[Items from a dataset]
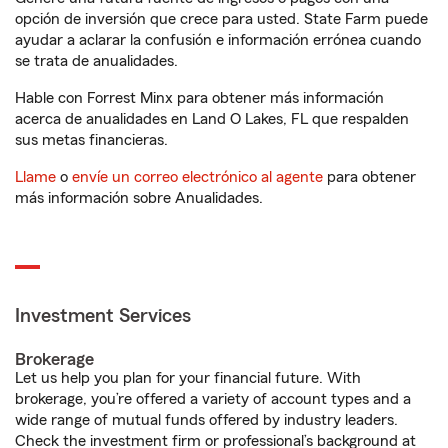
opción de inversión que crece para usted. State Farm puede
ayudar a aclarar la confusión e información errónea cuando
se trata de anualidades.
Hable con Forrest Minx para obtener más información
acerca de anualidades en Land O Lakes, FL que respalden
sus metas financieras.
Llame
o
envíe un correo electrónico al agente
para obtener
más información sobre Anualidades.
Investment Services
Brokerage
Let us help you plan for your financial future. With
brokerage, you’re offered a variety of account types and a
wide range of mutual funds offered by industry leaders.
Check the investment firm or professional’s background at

--

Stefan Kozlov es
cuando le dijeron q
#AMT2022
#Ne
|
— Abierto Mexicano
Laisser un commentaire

Task description: Given the data above, transcribe exactly the lines from the one containing "Hable con Forrest" down to the one containing "Let us help", and no others.

Result of this task:
Hable con Forrest Minx para obtener más información
acerca de anualidades en Land O Lakes, FL que respalden
sus metas financieras.
Llame
o
envíe un correo electrónico al agente
para obtener
más información sobre Anualidades.
Investment Services
Brokerage
Let us help you plan for your financial future. With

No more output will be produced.